[DATA LISTING Boundary: Start]
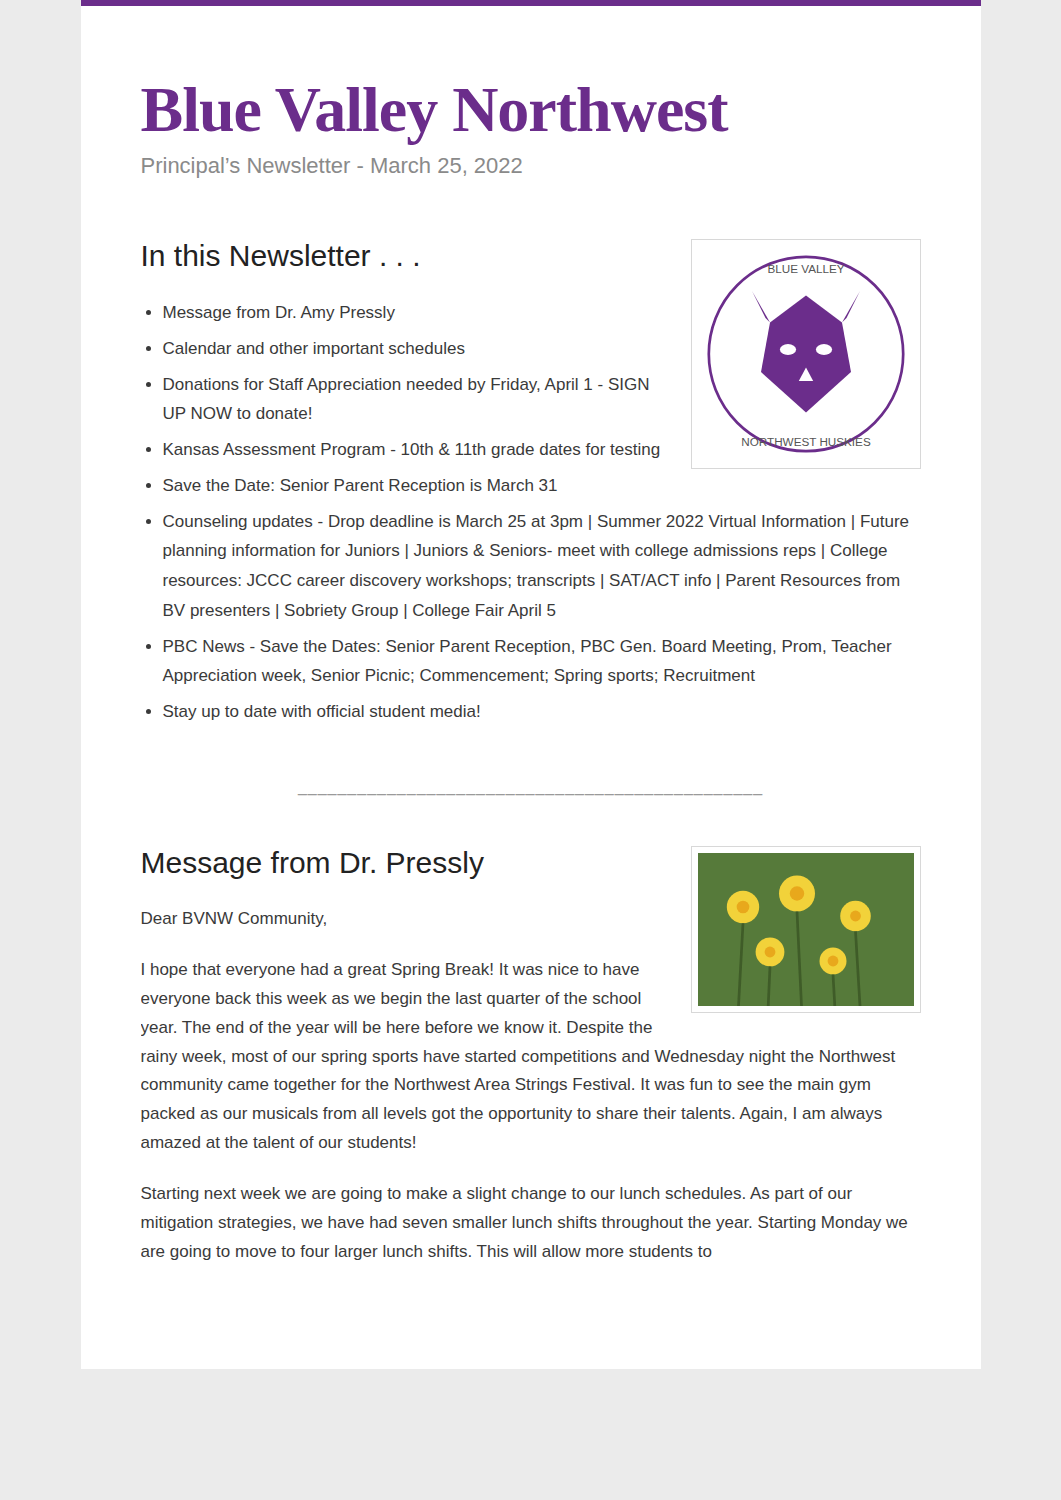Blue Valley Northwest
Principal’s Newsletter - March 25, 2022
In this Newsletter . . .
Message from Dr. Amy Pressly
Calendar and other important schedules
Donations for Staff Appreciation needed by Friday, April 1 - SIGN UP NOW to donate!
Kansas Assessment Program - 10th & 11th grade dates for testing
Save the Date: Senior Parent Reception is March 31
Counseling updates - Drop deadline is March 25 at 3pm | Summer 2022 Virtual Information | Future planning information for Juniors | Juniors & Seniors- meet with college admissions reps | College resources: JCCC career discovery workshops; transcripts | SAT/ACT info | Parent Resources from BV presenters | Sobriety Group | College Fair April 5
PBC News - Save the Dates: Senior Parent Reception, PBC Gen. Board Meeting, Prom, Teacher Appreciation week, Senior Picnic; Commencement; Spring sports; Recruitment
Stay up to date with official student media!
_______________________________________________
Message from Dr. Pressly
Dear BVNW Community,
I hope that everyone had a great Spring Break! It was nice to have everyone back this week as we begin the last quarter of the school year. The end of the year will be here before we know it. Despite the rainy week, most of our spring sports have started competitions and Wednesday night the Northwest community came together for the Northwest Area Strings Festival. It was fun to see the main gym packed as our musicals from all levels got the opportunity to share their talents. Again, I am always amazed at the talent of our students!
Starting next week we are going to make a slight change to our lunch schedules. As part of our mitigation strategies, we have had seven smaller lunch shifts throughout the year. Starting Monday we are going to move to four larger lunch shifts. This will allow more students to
[DATA LISTING Boundary: End]
[DATA LISTING Boundary: Start]
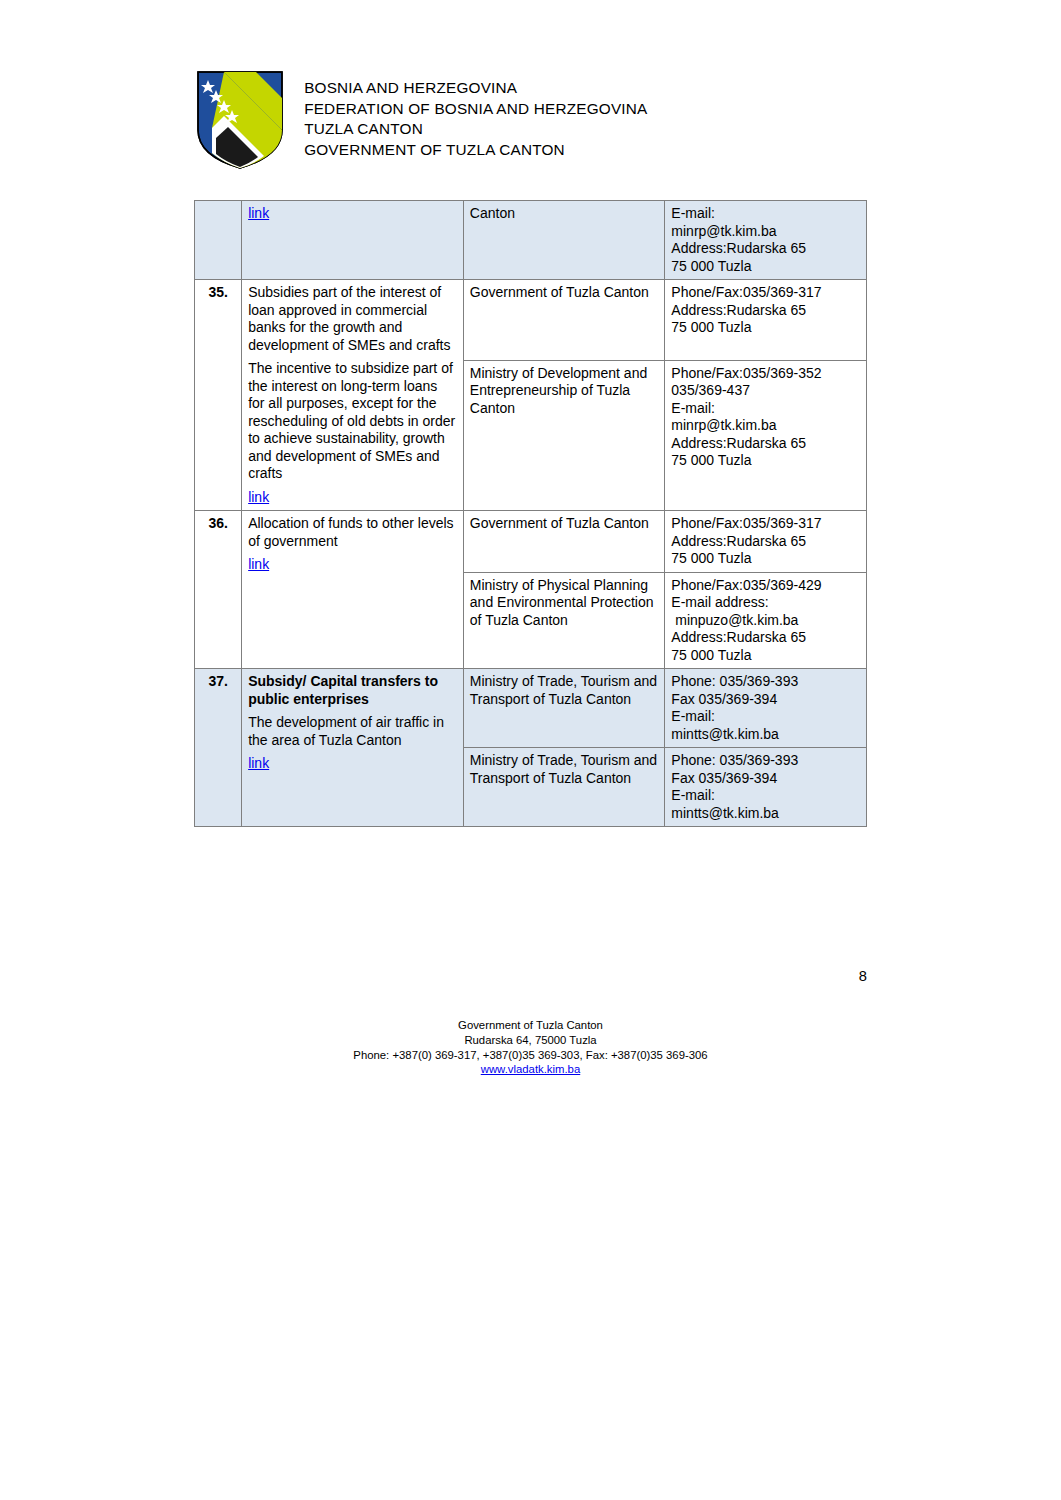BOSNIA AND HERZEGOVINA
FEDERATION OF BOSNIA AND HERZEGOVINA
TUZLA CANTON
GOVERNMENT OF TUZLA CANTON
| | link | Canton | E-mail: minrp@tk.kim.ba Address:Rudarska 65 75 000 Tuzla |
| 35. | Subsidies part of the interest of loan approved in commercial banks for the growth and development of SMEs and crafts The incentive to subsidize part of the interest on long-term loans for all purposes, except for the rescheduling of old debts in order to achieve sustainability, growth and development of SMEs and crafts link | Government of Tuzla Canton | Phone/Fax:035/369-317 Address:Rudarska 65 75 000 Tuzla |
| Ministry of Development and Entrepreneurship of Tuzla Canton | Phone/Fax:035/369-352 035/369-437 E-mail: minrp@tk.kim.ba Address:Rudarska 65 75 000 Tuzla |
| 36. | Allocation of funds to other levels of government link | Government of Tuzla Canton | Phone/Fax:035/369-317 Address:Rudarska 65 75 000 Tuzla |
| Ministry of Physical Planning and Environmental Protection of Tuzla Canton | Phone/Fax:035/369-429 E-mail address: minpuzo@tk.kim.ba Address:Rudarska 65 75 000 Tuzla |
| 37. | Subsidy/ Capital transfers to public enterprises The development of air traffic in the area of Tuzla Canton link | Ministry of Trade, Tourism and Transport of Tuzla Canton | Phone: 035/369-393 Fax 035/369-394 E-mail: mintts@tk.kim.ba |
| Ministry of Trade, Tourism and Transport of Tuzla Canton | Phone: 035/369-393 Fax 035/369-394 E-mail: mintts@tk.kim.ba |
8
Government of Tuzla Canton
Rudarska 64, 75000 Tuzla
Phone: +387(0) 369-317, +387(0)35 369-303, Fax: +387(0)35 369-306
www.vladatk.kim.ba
[DATA LISTING Boundary: End]
- **WHAT YOU NEED TO DO**
Each line from the one that contains "Blue Valley Northwest" down to the one that contains "Starting next week" is to be returned exactly as it stands above, both ends included, with pictures removed.

- **TASK RESULT**
Blue Valley Northwest
Principal’s Newsletter - March 25, 2022
In this Newsletter . . .
Message from Dr. Amy Pressly
Calendar and other important schedules
Donations for Staff Appreciation needed by Friday, April 1 - SIGN UP NOW to donate!
Kansas Assessment Program - 10th & 11th grade dates for testing
Save the Date: Senior Parent Reception is March 31
Counseling updates - Drop deadline is March 25 at 3pm | Summer 2022 Virtual Information | Future planning information for Juniors | Juniors & Seniors- meet with college admissions reps | College resources: JCCC career discovery workshops; transcripts | SAT/ACT info | Parent Resources from BV presenters | Sobriety Group | College Fair April 5
PBC News - Save the Dates: Senior Parent Reception, PBC Gen. Board Meeting, Prom, Teacher Appreciation week, Senior Picnic; Commencement; Spring sports; Recruitment
Stay up to date with official student media!
_______________________________________________
Message from Dr. Pressly
Dear BVNW Community,
I hope that everyone had a great Spring Break! It was nice to have everyone back this week as we begin the last quarter of the school year. The end of the year will be here before we know it. Despite the rainy week, most of our spring sports have started competitions and Wednesday night the Northwest community came together for the Northwest Area Strings Festival. It was fun to see the main gym packed as our musicals from all levels got the opportunity to share their talents. Again, I am always amazed at the talent of our students!
Starting next week we are going to make a slight change to our lunch schedules. As part of our mitigation strategies, we have had seven smaller lunch shifts throughout the year. Starting Monday we are going to move to four larger lunch shifts. This will allow more students to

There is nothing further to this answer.